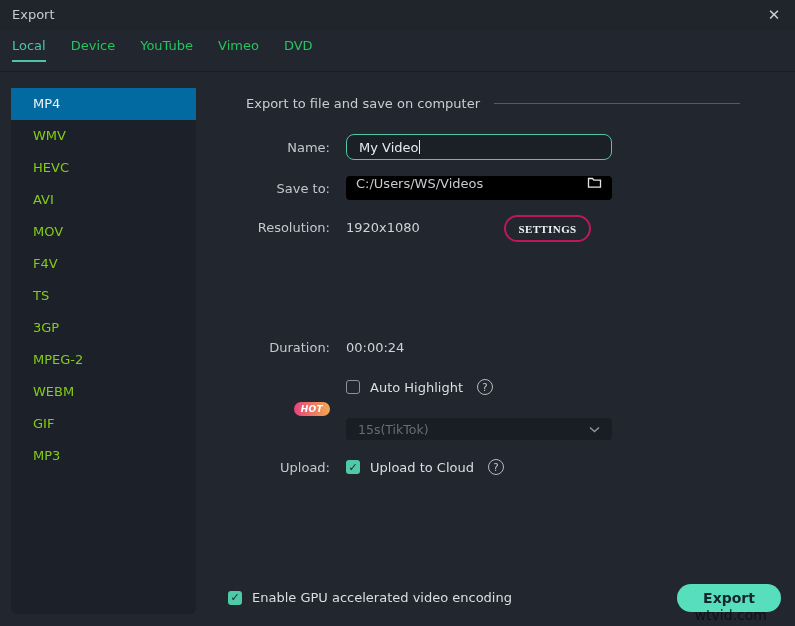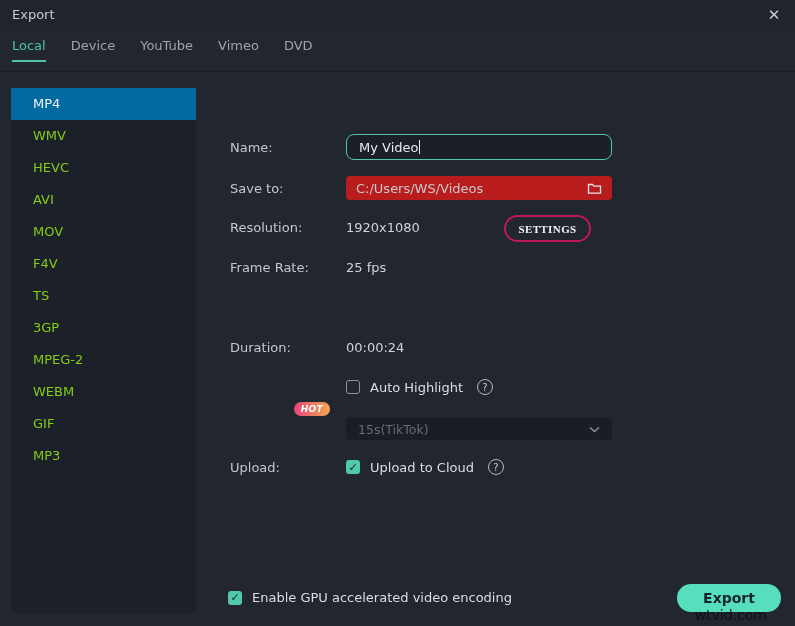--- a/index.html
+++ b/index.html
@@ -7,49 +7,49 @@
           font-family:"DejaVu Sans","Liberation Sans",sans-serif;color:#d5d9dd;}
 
   
   .titlebar{position:absolute;top:0;left:0;right:0;height:30px;background:#20242b;}
   .title{position:absolute;left:12px;top:7px;font-size:13px;color:#c7cbd0;}
   .close-btn{position:absolute;right:11px;top:5px;width:20px;height:20px;display:flex;
              align-items:center;justify-content:center;font-size:15px;color:#ccd0d5;cursor:pointer;}
 
   
   .tabs{position:absolute;top:38px;left:12px;display:flex;}
-  .tab{margin-right:25px;font-size:13px;color:#a3a3a3;padding-bottom:7px;cursor:pointer;}
+  .tab{margin-right:25px;font-size:13px;color:#22c55e;padding-bottom:7px;cursor:pointer;}
   .tab.active{color:#4ec3a5;border-bottom:2px solid #4ec3a5;}
   .tabbar-line{position:absolute;top:71px;left:0;right:0;height:1px;background:#1a1d23;}
 
   
   .sidebar{position:absolute;left:11px;top:88px;width:185px;height:526px;background:#1c2028;
            border-radius:0 0 6px 6px;}
   .side-item{height:32px;line-height:32px;padding-left:22px;font-size:13px;color:#84cc16;cursor:pointer;}
   .side-item.selected{background:#0369a1;color:#f0f2f4;}
 
   
   .section-head{position:absolute;left:246px;top:96px;right:55px;display:flex;align-items:center;}
   .section-title{font-size:13px;color:#c9cdd2;white-space:nowrap;}
   .section-line{flex:1;height:1px;background:#565b62;margin-left:14px;margin-right:0;}
 
   
   .form-row{position:absolute;left:230px;height:28px;display:flex;align-items:center;}
-  .row-label{width:100px;text-align:left;font-size:13px;color:#c3c8cd;margin-right:16px;flex:none;}
+  .row-label{width:100px;text-align:right;font-size:13px;color:#c3c8cd;margin-right:16px;flex:none;}
   .row-value{font-size:13px;color:#cfd4d8;}
 
   
   .name-input{box-sizing:border-box;width:266px;height:26px;border:1.5px solid #53c6a9;border-radius:8px;
               background:#1b1f26;display:flex;align-items:center;padding:12px 12px;cursor:text;}
   .name-text{font-size:13px;color:#e8ebee;}
   .caret{width:1px;height:14px;background:#e9edf0;margin-left:1px;}
 
   
-  .path-field{box-sizing:border-box;width:266px;height:24px;background:#b91c1c;border-radius:4px;
-              display:flex;align-items:center;padding:0 10px;cursor:text;}
+  .path-field{box-sizing:border-box;width:266px;height:24px;background:#000000;border-radius:4px;
+              display:flex;align-items:flex-start;padding:0 10px;cursor:text;}
   .path-text{font-size:13px;color:#c6cbd0;}
   .folder-btn{margin-left:auto;display:flex;align-items:center;cursor:pointer;}
 
   
   .settings-btn{position:absolute;left:504px;top:215px;width:83px;height:23px;border:2px solid #be185d;
                 border-radius:14px;background:transparent;color:#f2f4f6;font-weight:bold;font-size:11px;
                 letter-spacing:.4px;display:flex;align-items:center;justify-content:center;cursor:pointer;
                 font-family:Liberation Serif, serif;}
   .export-btn{position:absolute;left:677px;top:584px;width:104px;height:28px;border-radius:15px;
               background:#57debc;color:#16242c;font-size:14px;font-weight:bold;display:flex;
@@ -109,20 +109,24 @@
     <div class="side-item">MOV</div>
     <div class="side-item">F4V</div>
     <div class="side-item">TS</div>
     <div class="side-item">3GP</div>
     <div class="side-item">MPEG-2</div>
     <div class="side-item">WEBM</div>
     <div class="side-item">GIF</div>
     <div class="side-item">MP3</div>
   </div>
 
+  <div class="section-head">
+    <span class="section-title">Export to file and save on computer</span>
+    <span class="section-line"></span>
+  </div>
 
   <div class="form-row" style="top:133px;">
     <span class="row-label">Name:</span>
     <div class="name-input">
       <span class="name-text">My Video</span>
       <span class="caret"></span>
     </div>
   </div>
 
   <div class="form-row" style="top:174px;">
@@ -136,24 +140,20 @@
       </span>
     </div>
   </div>
 
   <div class="form-row" style="top:213px;">
     <span class="row-label">Resolution:</span>
     <span class="row-value">1920x1080</span>
   </div>
   <div class="settings-btn">SETTINGS</div>
 
-  <div class="form-row" style="top:253px;">
-    <span class="row-label">Frame Rate:</span>
-    <span class="row-value">25 fps</span>
-  </div>
 
 
   <div class="form-row" style="top:333px;">
     <span class="row-label">Duration:</span>
     <span class="row-value">00:00:24</span>
   </div>
 
   <div class="form-row" style="top:373px;">
     <span class="badge-col">
       <span class="hot-badge">HOT</span>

------------------------------------------------------------------------

■ **TASK PROMPT**: Transcribe each line above verbatim, with the pictures left out.

■ **ANSWER FOR THIS EXERCISE**:
--- a/index.html
+++ b/index.html
@@ -7,49 +7,49 @@
           font-family:"DejaVu Sans","Liberation Sans",sans-serif;color:#d5d9dd;}
 
   
   .titlebar{position:absolute;top:0;left:0;right:0;height:30px;background:#20242b;}
   .title{position:absolute;left:12px;top:7px;font-size:13px;color:#c7cbd0;}
   .close-btn{position:absolute;right:11px;top:5px;width:20px;height:20px;display:flex;
              align-items:center;justify-content:center;font-size:15px;color:#ccd0d5;cursor:pointer;}
 
   
   .tabs{position:absolute;top:38px;left:12px;display:flex;}
-  .tab{margin-right:25px;font-size:13px;color:#a3a3a3;padding-bottom:7px;cursor:pointer;}
+  .tab{margin-right:25px;font-size:13px;color:#22c55e;padding-bottom:7px;cursor:pointer;}
   .tab.active{color:#4ec3a5;border-bottom:2px solid #4ec3a5;}
   .tabbar-line{position:absolute;top:71px;left:0;right:0;height:1px;background:#1a1d23;}
 
   
   .sidebar{position:absolute;left:11px;top:88px;width:185px;height:526px;background:#1c2028;
            border-radius:0 0 6px 6px;}
   .side-item{height:32px;line-height:32px;padding-left:22px;font-size:13px;color:#84cc16;cursor:pointer;}
   .side-item.selected{background:#0369a1;color:#f0f2f4;}
 
   
   .section-head{position:absolute;left:246px;top:96px;right:55px;display:flex;align-items:center;}
   .section-title{font-size:13px;color:#c9cdd2;white-space:nowrap;}
   .section-line{flex:1;height:1px;background:#565b62;margin-left:14px;margin-right:0;}
 
   
   .form-row{position:absolute;left:230px;height:28px;display:flex;align-items:center;}
-  .row-label{width:100px;text-align:left;font-size:13px;color:#c3c8cd;margin-right:16px;flex:none;}
+  .row-label{width:100px;text-align:right;font-size:13px;color:#c3c8cd;margin-right:16px;flex:none;}
   .row-value{font-size:13px;color:#cfd4d8;}
 
   
   .name-input{box-sizing:border-box;width:266px;height:26px;border:1.5px solid #53c6a9;border-radius:8px;
               background:#1b1f26;display:flex;align-items:center;padding:12px 12px;cursor:text;}
   .name-text{font-size:13px;color:#e8ebee;}
   .caret{width:1px;height:14px;background:#e9edf0;margin-left:1px;}
 
   
-  .path-field{box-sizing:border-box;width:266px;height:24px;background:#b91c1c;border-radius:4px;
-              display:flex;align-items:center;padding:0 10px;cursor:text;}
+  .path-field{box-sizing:border-box;width:266px;height:24px;background:#000000;border-radius:4px;
+              display:flex;align-items:flex-start;padding:0 10px;cursor:text;}
   .path-text{font-size:13px;color:#c6cbd0;}
   .folder-btn{margin-left:auto;display:flex;align-items:center;cursor:pointer;}
 
   
   .settings-btn{position:absolute;left:504px;top:215px;width:83px;height:23px;border:2px solid #be185d;
                 border-radius:14px;background:transparent;color:#f2f4f6;font-weight:bold;font-size:11px;
                 letter-spacing:.4px;display:flex;align-items:center;justify-content:center;cursor:pointer;
                 font-family:Liberation Serif, serif;}
   .export-btn{position:absolute;left:677px;top:584px;width:104px;height:28px;border-radius:15px;
               background:#57debc;color:#16242c;font-size:14px;font-weight:bold;display:flex;
@@ -109,20 +109,24 @@
     <div class="side-item">MOV</div>
     <div class="side-item">F4V</div>
     <div class="side-item">TS</div>
     <div class="side-item">3GP</div>
     <div class="side-item">MPEG-2</div>
     <div class="side-item">WEBM</div>
     <div class="side-item">GIF</div>
     <div class="side-item">MP3</div>
   </div>
 
+  <div class="section-head">
+    <span class="section-title">Export to file and save on computer</span>
+    <span class="section-line"></span>
+  </div>
 
   <div class="form-row" style="top:133px;">
     <span class="row-label">Name:</span>
     <div class="name-input">
       <span class="name-text">My Video</span>
       <span class="caret"></span>
     </div>
   </div>
 
   <div class="form-row" style="top:174px;">
@@ -136,24 +140,20 @@
       </span>
     </div>
   </div>
 
   <div class="form-row" style="top:213px;">
     <span class="row-label">Resolution:</span>
     <span class="row-value">1920x1080</span>
   </div>
   <div class="settings-btn">SETTINGS</div>
 
-  <div class="form-row" style="top:253px;">
-    <span class="row-label">Frame Rate:</span>
-    <span class="row-value">25 fps</span>
-  </div>
 
 
   <div class="form-row" style="top:333px;">
     <span class="row-label">Duration:</span>
     <span class="row-value">00:00:24</span>
   </div>
 
   <div class="form-row" style="top:373px;">
     <span class="badge-col">
       <span class="hot-badge">HOT</span>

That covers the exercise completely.